Arbrealettres

Poésie

Le carnaval des animaux (Francis Blanche)

Posted by arbrealettres sur 14 juillet 2021




Au Jardin des Plantes, ainsi nommé d’ailleurs
à cause des animaux qu’on y a rassemblés
Au Jardin des Plantes une étrange ardeur
semble régner…
On décore, on festonne, on visse, on cloue, on plante
Le castor construit des tréteaux
La grue porte des fardeaux
le python accroche des tableaux
car ce soir au Jardin des Plantes
c’est la grande-fête éblouissante:
Le carnaval des animaux!

Tout est prêt.. la foule se masse
L’orchestre, à pas de loup, discrètement se place
L’éléphant prend sa trompe, le cerf son cor de chasse
et voici que soudain monte dans le silence
pour le plaisir de nos cinq sens
la musique de monsieur Saint-Saëns…

(Francis Blanche)

3 Réponses vers “Le carnaval des animaux (Francis Blanche)”

  1. A reblogué ceci sur Maître Renard.

  2. Éléphant des montagnes
    ———-

    Je respire un air pur, je vis sur les hauteurs,
    C’est de neige fondue que souvent je m’abreuve ;
    Mes pattes souplement sur les pentes se meuvent,
    Bien que je ne sois pas un animal sauteur.

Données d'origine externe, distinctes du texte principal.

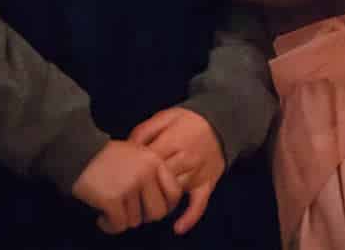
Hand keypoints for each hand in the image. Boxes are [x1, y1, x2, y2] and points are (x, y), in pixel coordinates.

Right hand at [70, 140, 182, 234]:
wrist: (79, 153)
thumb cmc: (107, 158)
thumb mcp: (138, 155)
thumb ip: (153, 174)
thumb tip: (164, 204)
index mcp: (155, 161)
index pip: (175, 193)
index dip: (166, 206)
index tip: (152, 209)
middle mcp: (146, 173)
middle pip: (157, 213)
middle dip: (143, 217)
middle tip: (129, 213)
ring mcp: (130, 185)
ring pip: (135, 221)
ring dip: (121, 220)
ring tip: (111, 210)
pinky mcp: (112, 198)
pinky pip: (118, 225)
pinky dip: (109, 225)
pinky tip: (102, 217)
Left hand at [129, 108, 223, 235]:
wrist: (222, 121)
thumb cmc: (188, 120)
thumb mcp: (164, 116)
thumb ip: (144, 130)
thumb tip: (125, 148)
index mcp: (173, 141)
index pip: (147, 163)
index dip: (132, 170)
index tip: (122, 175)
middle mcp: (185, 159)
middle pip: (158, 181)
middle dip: (142, 189)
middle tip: (128, 194)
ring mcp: (197, 173)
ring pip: (174, 193)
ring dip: (158, 202)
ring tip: (143, 207)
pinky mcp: (207, 183)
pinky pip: (200, 203)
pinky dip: (190, 217)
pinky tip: (178, 227)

    Les élégants dahus sont mes admirateurs,
    Afin de me complaire, ils font tout ce qu’ils peuvent ;
    J’en suis fort estimé, leur zèle en est la preuve,
    Je me prends à sourire à leurs propos flatteurs.

    Parfois à ce propos un poète élucubre,
    Il pense à haute voix, j’entends sa voix lugubre ;
    Cet homme ne lit pas dans mon coeur d’éléphant.

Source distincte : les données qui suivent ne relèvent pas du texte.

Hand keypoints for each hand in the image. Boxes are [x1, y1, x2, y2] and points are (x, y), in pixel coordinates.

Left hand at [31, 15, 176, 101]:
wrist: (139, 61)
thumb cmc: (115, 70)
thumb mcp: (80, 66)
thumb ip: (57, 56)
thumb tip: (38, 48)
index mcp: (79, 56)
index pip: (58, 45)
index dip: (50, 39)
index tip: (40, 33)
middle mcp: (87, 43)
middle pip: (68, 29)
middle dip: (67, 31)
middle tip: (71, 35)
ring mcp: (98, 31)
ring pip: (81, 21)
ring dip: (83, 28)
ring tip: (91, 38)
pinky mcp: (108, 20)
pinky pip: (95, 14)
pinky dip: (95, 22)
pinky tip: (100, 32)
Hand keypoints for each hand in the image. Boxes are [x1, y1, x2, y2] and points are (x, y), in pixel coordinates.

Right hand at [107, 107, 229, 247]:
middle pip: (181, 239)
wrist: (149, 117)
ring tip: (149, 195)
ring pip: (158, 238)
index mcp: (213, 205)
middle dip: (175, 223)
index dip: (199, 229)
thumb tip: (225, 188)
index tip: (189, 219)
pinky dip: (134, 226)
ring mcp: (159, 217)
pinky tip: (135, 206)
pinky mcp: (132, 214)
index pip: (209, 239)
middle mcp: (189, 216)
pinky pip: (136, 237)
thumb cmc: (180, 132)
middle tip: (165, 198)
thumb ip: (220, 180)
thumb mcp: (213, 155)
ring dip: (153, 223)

    J’aime mieux écouter la dame de Luzarches :
    Elle me rend visite avec ses trois enfants,
    En cette compagnie, sur les sentiers je marche.

    • Seigneur des éléphants
      ————

      J’arbore deux glaives d’ivoire,
      Telle est la volonté des dieux ;
      Je ne m’en sers jamais, c’est mieux,
      Même en cas de colère noire.

      Ici j’ai de l’eau fraîche à boire,
      Cela, c’est un bienfait des cieux ;
      La source est plaisante à mes yeux,
      Je peux m’y baigner sans déboires.

      Je suis Maître des éléphants,
      Ce sont mes petits, mes enfants,
      Je les préfère aux sauterelles.

      Sans crainte du serpent maudit,
      Nous vivons dans un paradis ;
      Nul ne nous vient chercher querelle.